NASA's James Webb Space Telescope was launched six-and-a-half months ago through a rocket that deployed it a million miles into the cosmos. The world's most powerful deep-space telescope has a sun shield the size of a tennis court, a mirror 21 feet wide, and 250,000 tiny shutters -- each smaller than a grain of sand.

James Webb Space Telescope takes deepest ever image of the universe
Image: Webb's first deep field is galaxy cluster SMACS 0723. The cluster is teeming with thousands of galaxies. Photograph: NASA 

Calling it a historic day, US President Joe Biden said that the James Webb Space Telescope was a new window into the history of the universe. To recall, the European Space Agency and the Canadian Space Agency partnered with NASA on the deep space telescope programme.

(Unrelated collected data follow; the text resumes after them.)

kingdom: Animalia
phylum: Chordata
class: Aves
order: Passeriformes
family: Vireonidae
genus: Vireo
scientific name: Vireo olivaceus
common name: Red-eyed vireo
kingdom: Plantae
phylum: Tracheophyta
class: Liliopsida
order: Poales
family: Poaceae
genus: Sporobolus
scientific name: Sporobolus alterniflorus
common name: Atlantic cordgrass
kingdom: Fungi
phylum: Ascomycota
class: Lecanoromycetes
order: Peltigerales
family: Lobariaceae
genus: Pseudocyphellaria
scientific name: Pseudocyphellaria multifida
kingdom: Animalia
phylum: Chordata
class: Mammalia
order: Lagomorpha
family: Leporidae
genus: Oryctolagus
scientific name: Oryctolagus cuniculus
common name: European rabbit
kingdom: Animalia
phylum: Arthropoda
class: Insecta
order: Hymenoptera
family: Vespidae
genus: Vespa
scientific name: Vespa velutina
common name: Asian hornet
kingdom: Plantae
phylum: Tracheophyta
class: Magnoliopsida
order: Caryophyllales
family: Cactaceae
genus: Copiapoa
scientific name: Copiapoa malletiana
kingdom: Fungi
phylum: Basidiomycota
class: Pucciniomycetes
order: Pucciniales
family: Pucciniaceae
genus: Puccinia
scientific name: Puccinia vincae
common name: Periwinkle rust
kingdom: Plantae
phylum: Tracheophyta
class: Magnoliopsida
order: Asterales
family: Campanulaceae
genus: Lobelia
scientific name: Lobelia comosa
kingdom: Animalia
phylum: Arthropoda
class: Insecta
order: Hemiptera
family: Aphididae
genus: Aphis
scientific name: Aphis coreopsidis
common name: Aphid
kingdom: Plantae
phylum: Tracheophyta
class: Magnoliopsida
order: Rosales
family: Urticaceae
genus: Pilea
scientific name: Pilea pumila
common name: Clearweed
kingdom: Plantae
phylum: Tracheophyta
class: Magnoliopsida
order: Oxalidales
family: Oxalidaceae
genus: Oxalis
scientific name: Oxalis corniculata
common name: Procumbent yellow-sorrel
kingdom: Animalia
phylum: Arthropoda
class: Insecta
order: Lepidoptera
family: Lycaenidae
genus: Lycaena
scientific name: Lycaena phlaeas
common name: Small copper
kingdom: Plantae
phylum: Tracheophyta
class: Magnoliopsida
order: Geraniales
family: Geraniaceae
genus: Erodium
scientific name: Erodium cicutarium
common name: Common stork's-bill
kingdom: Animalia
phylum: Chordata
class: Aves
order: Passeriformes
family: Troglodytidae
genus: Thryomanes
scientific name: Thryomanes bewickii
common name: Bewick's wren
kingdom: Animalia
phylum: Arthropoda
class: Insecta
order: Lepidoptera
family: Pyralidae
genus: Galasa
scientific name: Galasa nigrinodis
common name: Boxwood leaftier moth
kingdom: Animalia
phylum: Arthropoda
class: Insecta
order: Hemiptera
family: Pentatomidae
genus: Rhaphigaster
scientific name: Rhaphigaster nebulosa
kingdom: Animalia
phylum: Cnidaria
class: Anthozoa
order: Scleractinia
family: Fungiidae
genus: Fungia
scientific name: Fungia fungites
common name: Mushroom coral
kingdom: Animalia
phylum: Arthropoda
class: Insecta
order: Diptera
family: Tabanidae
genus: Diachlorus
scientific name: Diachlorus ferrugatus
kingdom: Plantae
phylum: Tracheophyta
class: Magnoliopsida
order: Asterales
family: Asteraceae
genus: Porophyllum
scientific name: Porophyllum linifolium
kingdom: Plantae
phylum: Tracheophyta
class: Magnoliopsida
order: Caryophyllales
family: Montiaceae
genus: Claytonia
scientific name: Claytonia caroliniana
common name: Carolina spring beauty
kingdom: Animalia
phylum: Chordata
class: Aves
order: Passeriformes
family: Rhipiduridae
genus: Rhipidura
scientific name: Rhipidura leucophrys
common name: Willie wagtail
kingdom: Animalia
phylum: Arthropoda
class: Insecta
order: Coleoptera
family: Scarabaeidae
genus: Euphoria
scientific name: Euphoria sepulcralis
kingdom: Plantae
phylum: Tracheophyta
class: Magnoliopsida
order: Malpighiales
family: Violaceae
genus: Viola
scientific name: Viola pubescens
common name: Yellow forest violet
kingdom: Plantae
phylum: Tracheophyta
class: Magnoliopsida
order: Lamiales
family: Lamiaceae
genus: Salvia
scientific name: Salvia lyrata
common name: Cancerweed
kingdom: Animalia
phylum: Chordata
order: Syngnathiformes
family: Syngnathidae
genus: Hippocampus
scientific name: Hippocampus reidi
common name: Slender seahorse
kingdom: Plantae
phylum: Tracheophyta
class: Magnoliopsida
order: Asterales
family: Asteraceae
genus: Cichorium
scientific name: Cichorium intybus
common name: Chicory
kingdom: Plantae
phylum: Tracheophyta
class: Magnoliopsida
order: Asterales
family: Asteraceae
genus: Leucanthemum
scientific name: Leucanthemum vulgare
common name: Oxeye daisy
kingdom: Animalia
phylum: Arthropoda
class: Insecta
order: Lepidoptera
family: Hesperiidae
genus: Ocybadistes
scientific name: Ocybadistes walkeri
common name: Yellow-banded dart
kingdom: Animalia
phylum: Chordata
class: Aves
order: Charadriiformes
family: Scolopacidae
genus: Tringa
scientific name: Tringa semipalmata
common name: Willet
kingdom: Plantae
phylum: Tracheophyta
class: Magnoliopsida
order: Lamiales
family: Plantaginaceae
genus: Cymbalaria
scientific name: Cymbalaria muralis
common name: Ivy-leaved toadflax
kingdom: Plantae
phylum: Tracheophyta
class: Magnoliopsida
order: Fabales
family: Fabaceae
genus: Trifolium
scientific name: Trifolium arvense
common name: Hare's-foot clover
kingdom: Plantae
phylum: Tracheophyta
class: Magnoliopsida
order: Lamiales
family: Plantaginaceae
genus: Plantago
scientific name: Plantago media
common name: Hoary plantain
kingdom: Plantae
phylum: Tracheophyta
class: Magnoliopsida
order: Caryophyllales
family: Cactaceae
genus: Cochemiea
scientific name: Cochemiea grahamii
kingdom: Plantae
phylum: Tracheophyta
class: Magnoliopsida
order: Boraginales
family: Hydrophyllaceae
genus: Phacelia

Administrator Nelson said that the James Webb Space Telescope was providing a glimpse into 'billions of galaxies with billions of suns and stars'. The telescope will offer researchers opportunities to learn more about the galaxies' ages, masses and compositions. NASA said that the Webb's near-infrared camera had brought distant galaxies into sharp focus.

According to the NASA mission statement, the James Webb Space Telescope will look beyond distant worlds around other stars, solve mysteries in our solar system, and probe mysterious structures and origins of our universe and our place in it.